On the surface, the FTSE 100 doesn’t seem to be off to a great 2024 start, with the UK’s flagship index sliding by around 2%. Yet, including the impact of dividends actually places the total shareholder return into the black. And in the last couple of weeks, it seems to be gaining momentum on the back of rising confidence in the financial markets.
Among its constituents lies Lloyds Banking Group (LSE:LLOY), which is by far one of the most popular shares on the London Stock Exchange. Despite this popularity, it’s been a fairly lacklustre investment over the last 12 months, with its valuation dropping by around 20%. Rising interest rates were supposed to be a catalyst for growth, so that may sound odd.
So what’s going on? And is now secretly the perfect time to add this FTSE 100 darling to my investment portfolio?
The headwinds facing Lloyds
Let’s kick things off with interest rates. As the Bank of England (BoE) hiked rates to combat inflation, Lloyds has expanded its net interest margin. In other words, the difference between the interest it charges on loans and interest paid to depositors has grown, pushing the banks’ profits higher.
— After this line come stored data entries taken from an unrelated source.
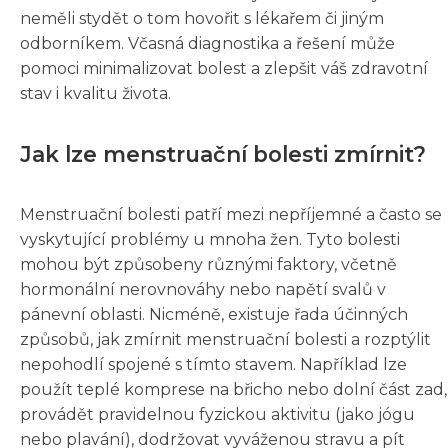
neměli stydět o tom hovořit s lékařem či jiným
odborníkem. Včasná diagnostika a řešení může
pomoci minimalizovat bolest a zlepšit váš zdravotní
stav i kvalitu života.
Jak lze menstruační bolesti zmírnit?
Menstruační bolesti patří mezi nepříjemné a často se
vyskytující problémy u mnoha žen. Tyto bolesti
mohou být způsobeny různými faktory, včetně
hormonální nerovnováhy nebo napětí svalů v
pánevní oblasti. Nicméně, existuje řada účinných
způsobů, jak zmírnit menstruační bolesti a rozptýlit
nepohodlí spojené s tímto stavem. Například lze
použít teplé komprese na břicho nebo dolní část zad,
provádět pravidelnou fyzickou aktivitu (jako jógu
nebo plavání), dodržovat vyváženou stravu a pít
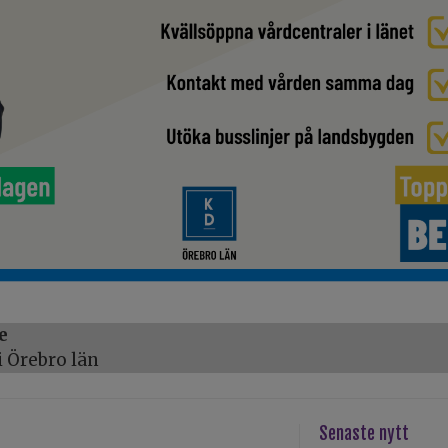
e
 Örebro län
Senaste nytt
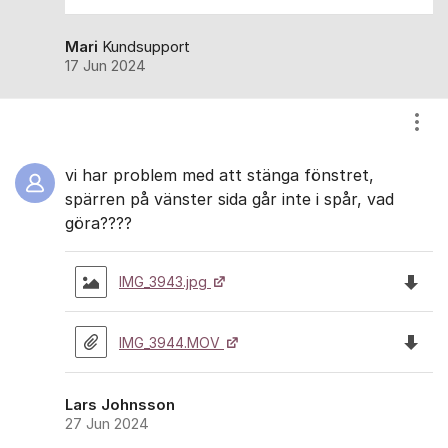
Mari
Kundsupport
17 Jun 2024
Visa
vi har problem med att stänga fönstret,
spärren på vänster sida går inte i spår, vad
göra????
Ladda 
IMG_3943.jpg
Ladda 
IMG_3944.MOV
Lars Johnsson
27 Jun 2024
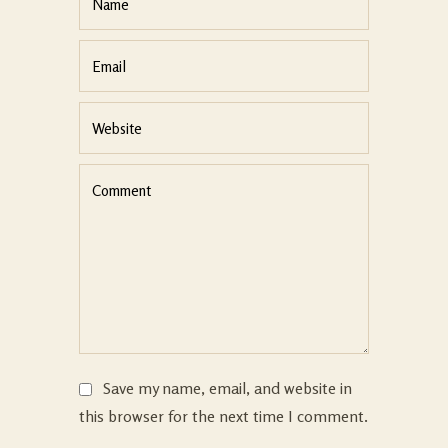
Save my name, email, and website in
this browser for the next time I comment.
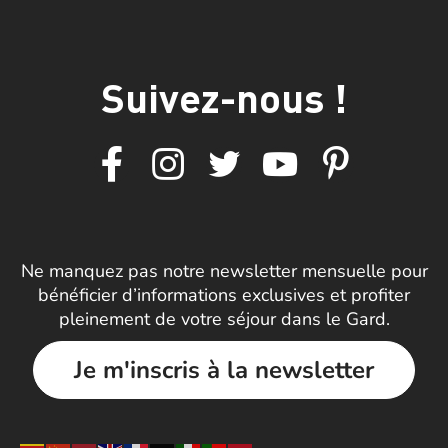
Suivez-nous !
Ne manquez pas notre newsletter mensuelle pour
bénéficier d’informations exclusives et profiter
pleinement de votre séjour dans le Gard.
Je m'inscris à la newsletter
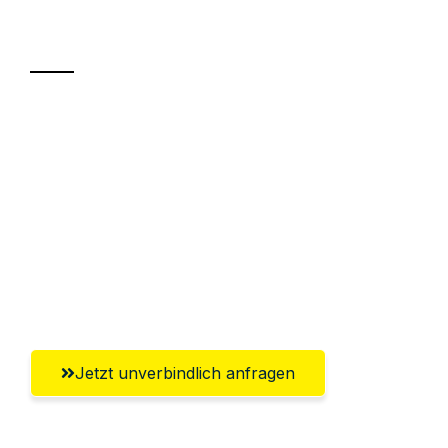
Transport
Sparen Sie bis zu 100€ bei Anfrage
Abwicklung innerhalb von 24 Stunden
Versichert bis zu 7.500€
Ggf. komplette Zollabwicklung inklusive
Umfassender Kundensupport aus
Salzburg
Jetzt unverbindlich anfragen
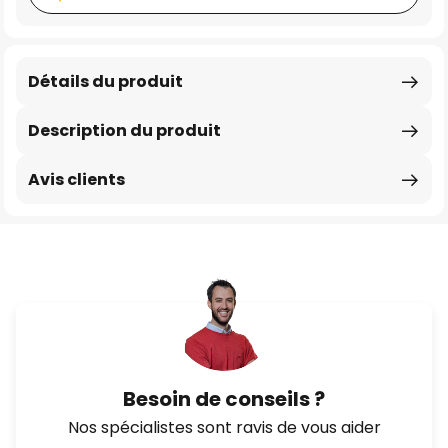
Détails du produit
Description du produit
Avis clients
Besoin de conseils ?
Nos spécialistes sont ravis de vous aider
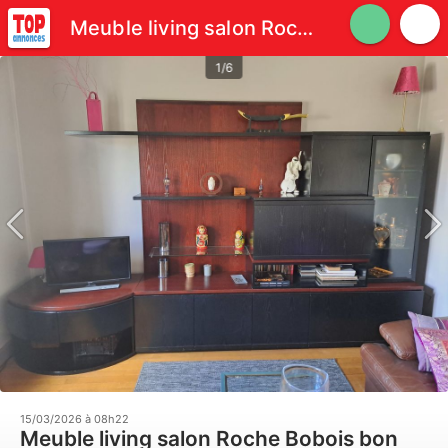
Meuble living salon Roche Bobois bon état
1/6
15/03/2026 à 08h22
Meuble living salon Roche Bobois bon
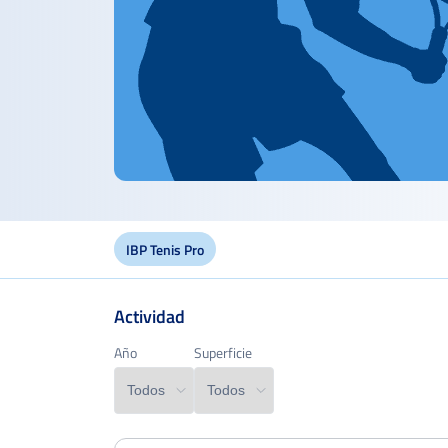
IBP Tenis Pro
Actividad
Año
Año
Superficie
Superficie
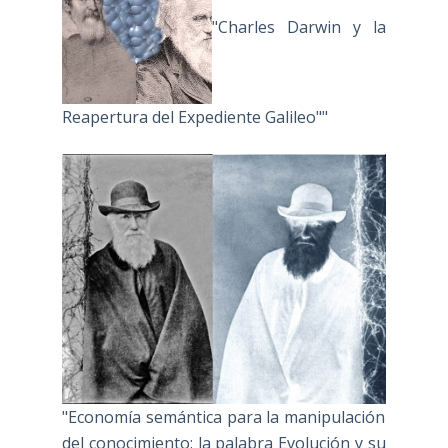
"Charles Darwin y la
Reapertura del Expediente Galileo""
"Economía semántica para la manipulación
del conocimiento: la palabra Evolución y su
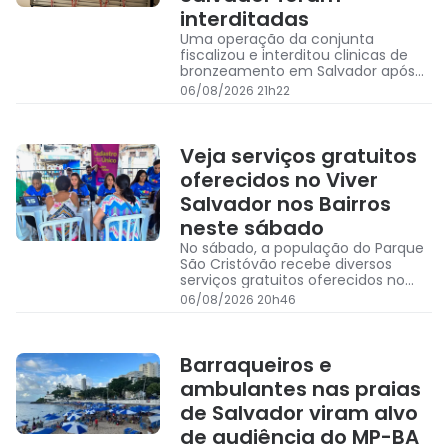
interditadas
Uma operação da conjunta
fiscalizou e interditou clinicas de
bronzeamento em Salvador após
irregularidades constatadas
06/08/2026 21h22
Veja serviços gratuitos
oferecidos no Viver
Salvador nos Bairros
neste sábado
No sábado, a população do Parque
São Cristóvão recebe diversos
serviços gratuitos oferecidos no
programa Viver Salvador nos
06/08/2026 20h46
Bairros; veja quais
Barraqueiros e
ambulantes nas praias
de Salvador viram alvo
de audiência do MP-BA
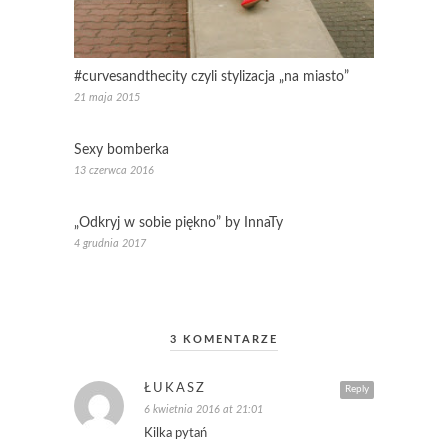
#curvesandthecity czyli stylizacja „na miasto”
21 maja 2015
Sexy bomberka
13 czerwca 2016
„Odkryj w sobie piękno” by InnaTy
4 grudnia 2017
3 KOMENTARZE
ŁUKASZ
Reply
6 kwietnia 2016 at 21:01
Kilka pytań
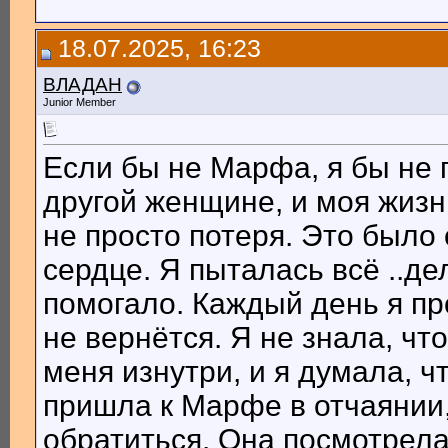
18.07.2025, 16:23
ВЛАДАН
Junior Member
Если бы не Марфа, я бы не 
другой женщине, и моя жизн
не просто потеря. Это было
сердце. Я пыталась всё ..де
помогало. Каждый день я пр
не вернётся. Я не знала, чт
меня изнутри, и я думала, 
пришла к Марфе в отчаянии,
обратиться. Она посмотрела 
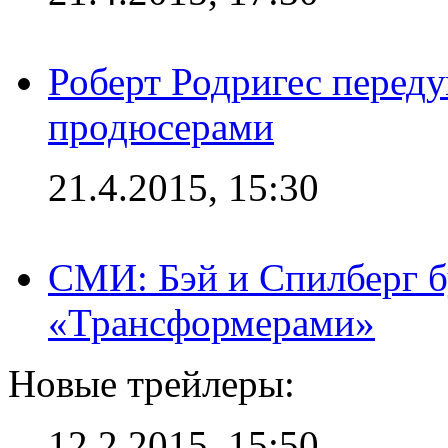
Роберт Родригес переду
продюсерами
21.4.2015, 15:30
СМИ: Бэй и Спилберг б
«Трансформерами»
Новые трейлеры:
12.2.2015, 15:50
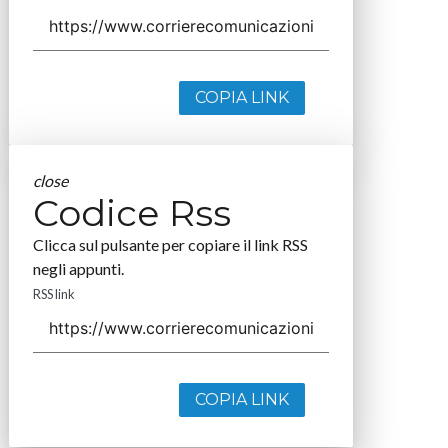
COPIA LINK
close
Codice Rss
Clicca sul pulsante per copiare il link RSS
negli appunti.
RSS link
COPIA LINK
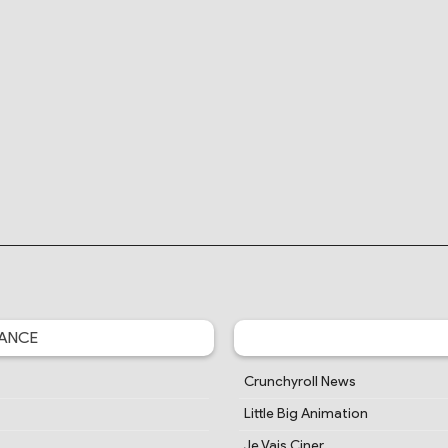
ANCE
Crunchyroll News
Little Big Animation
Je Vais Ciner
Obviously, higher earnings are a good thing for shareholders. So why’s the valuation not reflecting that? Unfortunately, higher interest rates are a bit of a double-edged sword. The increased profitability has also come with a sharp increase in loan defaults.
Not every borrower is managing to keep up, causing Lloyds to write off an increasing chunk of its loan book. The BoE could start cutting rates later this year. And this could reduce that risk. But that also means profit margins will be squeezed once again. Overall, higher interest rates for the bank didn’t live up to the hype.
Yet, more recently, there’s another headwind blowing in the form of an investigation by regulators relating to auto loans. Analysts expect the financial institution to be slapped with a hefty multi-billion pound fine on the back of undisclosed commissions to car dealerships. Needless to say, that’s bad news for shareholders.
Potential to surge?
There are a lot of valid concerns surrounding this business that can explain its poor performance as a stock. However, the pessimism may have got a bit out of hand.
Banks typically trade at relatively low multiples. Yet, in the case of Lloyds, it’s now on the verge of being the cheapest in the UK in terms of the price-to-earnings (P/E) ratio. And when factoring in potential growth, shares look like they’re trading at a double-digit discount.
Given the current sentiment surrounding this business, value investors may have to wait a considerable amount of time for Lloyds’ market capitalisation to correct itself upward. But in the meantime, providing that dividends aren’t interrupted, a 6% yield is nothing to scoff at.
So should investors consider buying Lloyds shares this month? I’m not convinced. While the income opportunity looks promising, there are far better stocks within the FTSE 100 to pick from. At least, that’s what I think.